Tuesday, May 8, 2018

A Note On A Note By Jonathan Turley On Judge Ellis On Mueller And Manafort And Cohen

5/8/18

https://jonathanturley.org/2018/05/08/tale-of-two-cases-manafort-and-cohen-cases-stand-in-glaring-contradiction/

My critique of this column:

....A few thoughts on this column:

You conflate what goes on in oral argument with what a judge is really thinking or stating as law. In the colloquy between lawyer and judge, the judge is at liberty in a Socratic way to put lawyers’ feet to the fire of their positions by raising all kinds of issues, questions, surmises, and hypotheticals. It’s for counsel respectfully to stand up to a judge who has gone over the line.
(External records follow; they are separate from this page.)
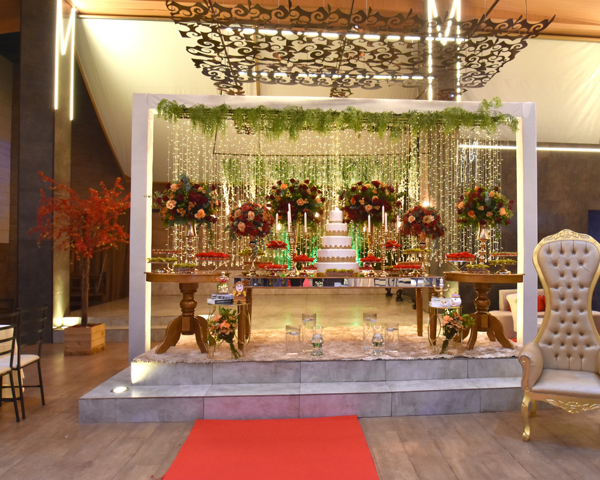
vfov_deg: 56.8
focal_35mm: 25
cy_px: 229
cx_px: 346
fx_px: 444
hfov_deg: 67.7
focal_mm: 14
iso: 1000
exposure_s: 1/80
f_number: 5
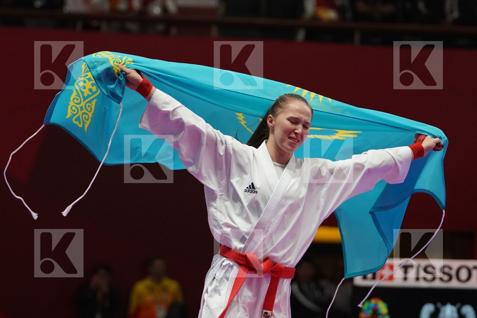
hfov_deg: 7.9
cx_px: 238
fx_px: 3471
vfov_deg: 5.2
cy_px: 159
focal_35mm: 262
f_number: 4
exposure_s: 1/1000
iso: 3200
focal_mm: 175
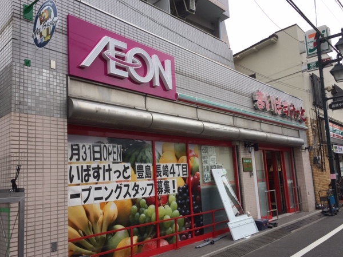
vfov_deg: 45.4
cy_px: 137
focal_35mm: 31
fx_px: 307
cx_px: 169
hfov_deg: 58.4
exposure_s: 1/366
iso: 32
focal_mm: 4.15
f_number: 2.2
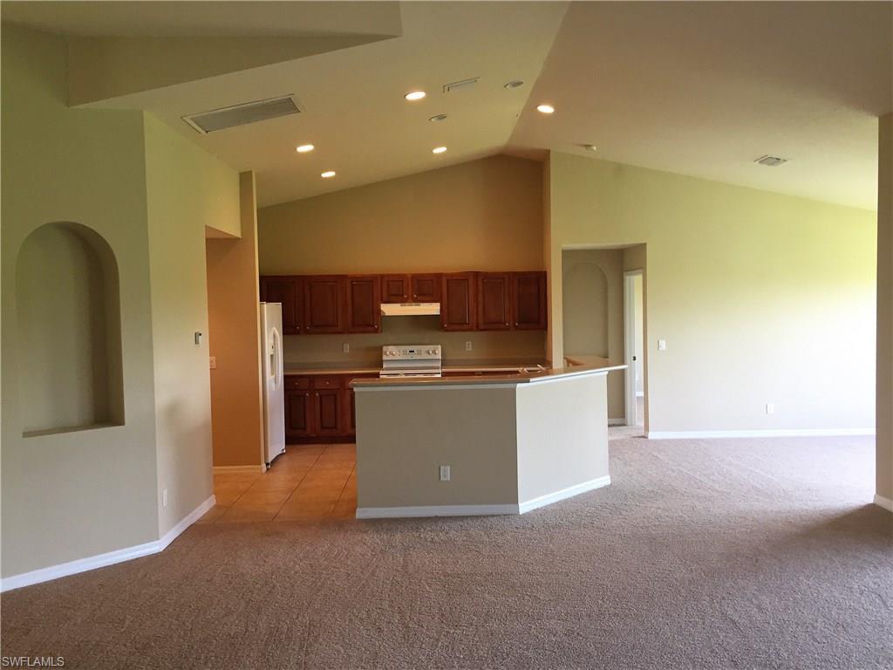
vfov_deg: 48.2
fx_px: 748
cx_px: 446
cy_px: 335
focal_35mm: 29
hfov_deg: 61.7
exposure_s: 1/30
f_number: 2.2
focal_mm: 4.15
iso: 80
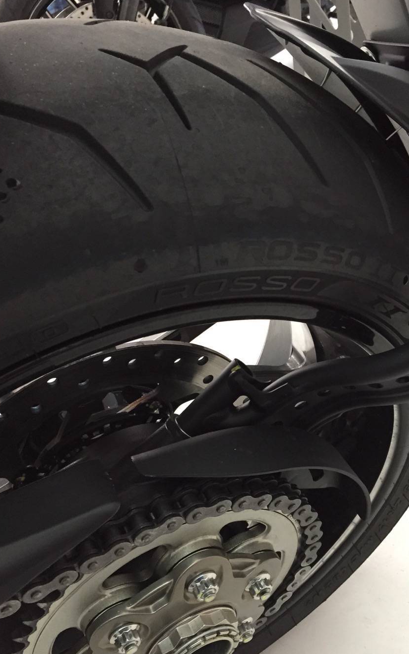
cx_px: 264
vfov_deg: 52.6
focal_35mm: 37
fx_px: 660
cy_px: 374
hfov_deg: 34.2
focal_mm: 4.15
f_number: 2.2
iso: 250
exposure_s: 1/24
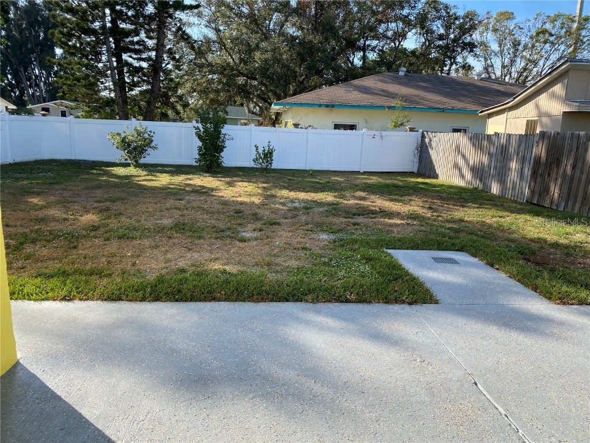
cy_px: 222
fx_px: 443
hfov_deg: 67.3
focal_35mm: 26
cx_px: 295
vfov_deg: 53.1
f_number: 1.8
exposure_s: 1/1232
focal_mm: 4.25
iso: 32
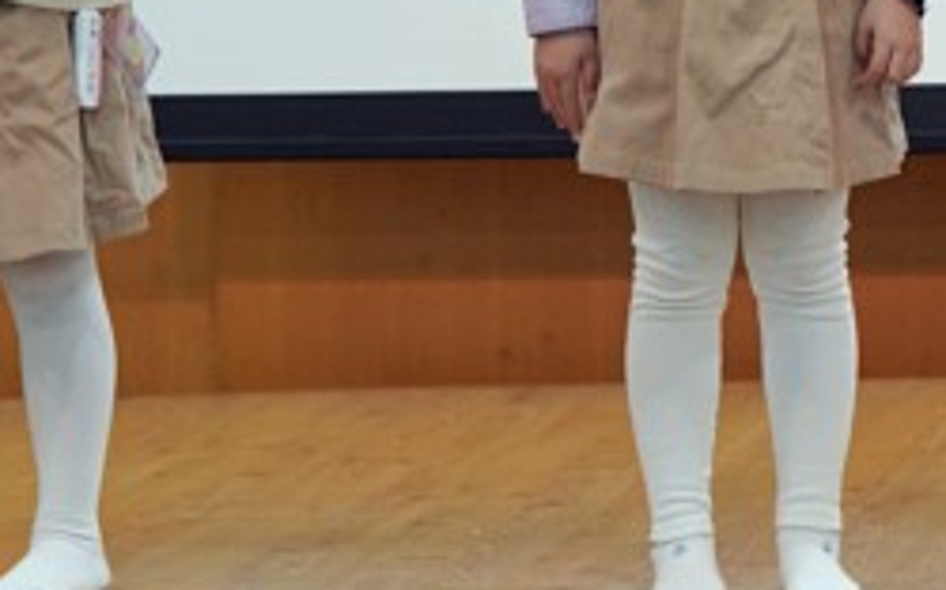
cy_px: -310
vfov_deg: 3.1
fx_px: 10875
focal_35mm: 422
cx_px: 1362
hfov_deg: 4.9
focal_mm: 115
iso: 1000
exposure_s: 1/160
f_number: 4
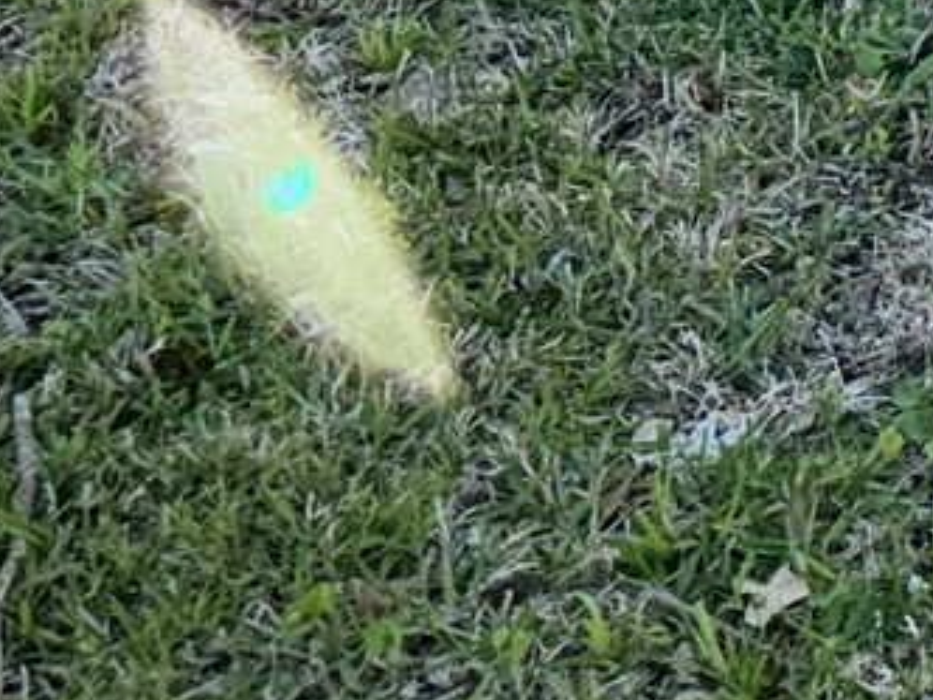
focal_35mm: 148
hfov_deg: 11.3
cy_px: -1161
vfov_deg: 8.8
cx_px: 2184
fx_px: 3989
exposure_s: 1/912
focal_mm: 6.76
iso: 50
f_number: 1.78
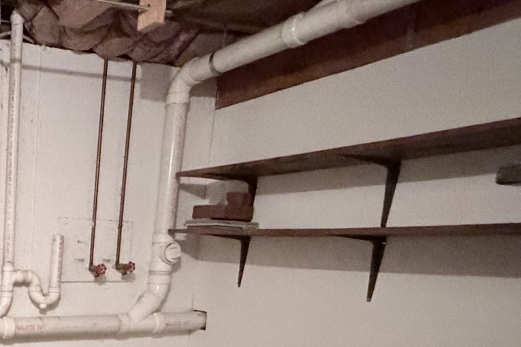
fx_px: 564
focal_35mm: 39
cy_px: 371
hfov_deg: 40.8
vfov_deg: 30.9
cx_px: -39
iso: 1250
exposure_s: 1/40
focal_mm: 2.22
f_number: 2.2
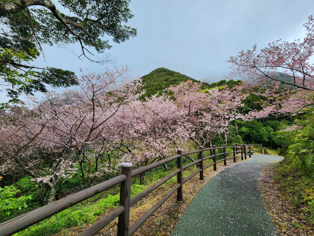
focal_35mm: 13
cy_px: 118
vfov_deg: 89.9
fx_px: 118
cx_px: 157
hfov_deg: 106.2
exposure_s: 1/120
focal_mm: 2.2
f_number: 2.2
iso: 64
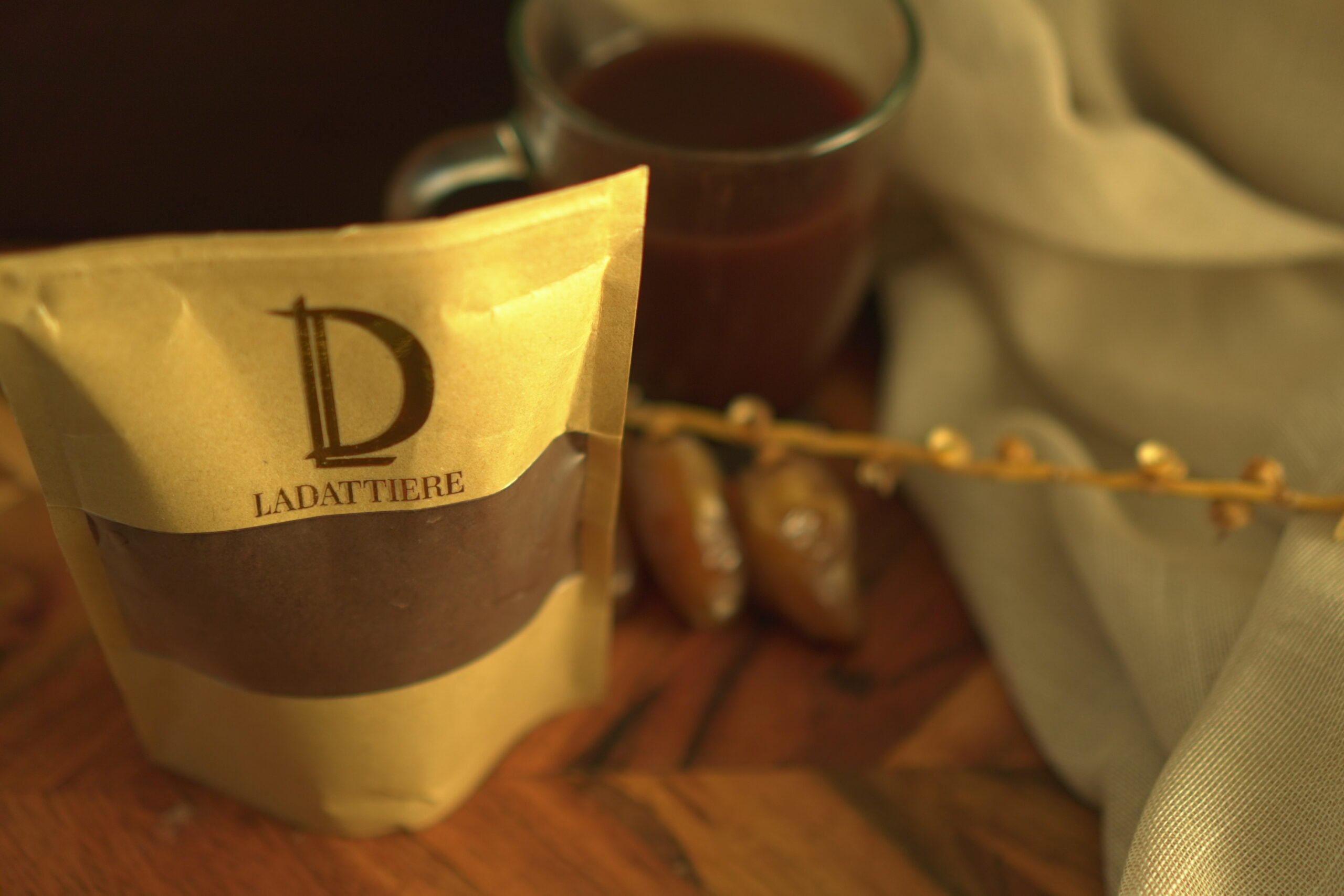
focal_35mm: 52
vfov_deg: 25.8
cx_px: 672
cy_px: 448
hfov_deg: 37.8
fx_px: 1960
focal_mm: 35
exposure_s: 1/40
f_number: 2
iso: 320
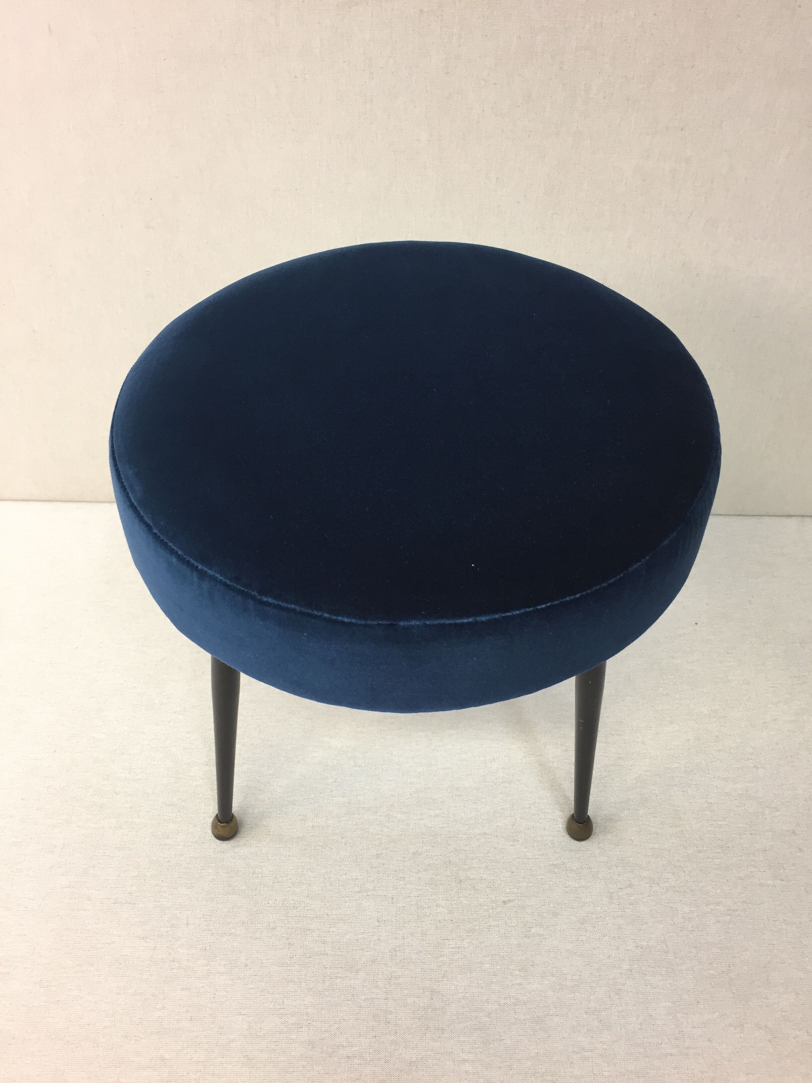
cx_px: 406
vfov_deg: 61.7
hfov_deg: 48.2
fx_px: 907
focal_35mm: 29
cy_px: 542
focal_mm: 4.15
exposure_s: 1/33
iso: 80
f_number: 2.2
Besides how far afield did Ellis go in his characterizing Mueller’s motives? The motion here asserting  no jurisdiction explicitly or patently implicitly is accusing the Special Counsel of bad faith in the exercise of prosecutorial discretion. Given that, how far flung is the judge’s speculative ascription of Mueller’s motivation, however thin Manafort’s argument on that score may be?  Ellis is simply doing what many engaged judges in oral argument do: putting in the baldest terms the other side’s case to arguing counsel.

Finally, don’t you at the end of your column come round to what Ellis was getting at, bad motivation—political motivation, shake down motivation, other unlovely motivation—in the disparate approaches to Manafort and Cohen? If so, I see you undercutting the criticism of Ellis’s concern with prosecutorial motivation with which you begin your column.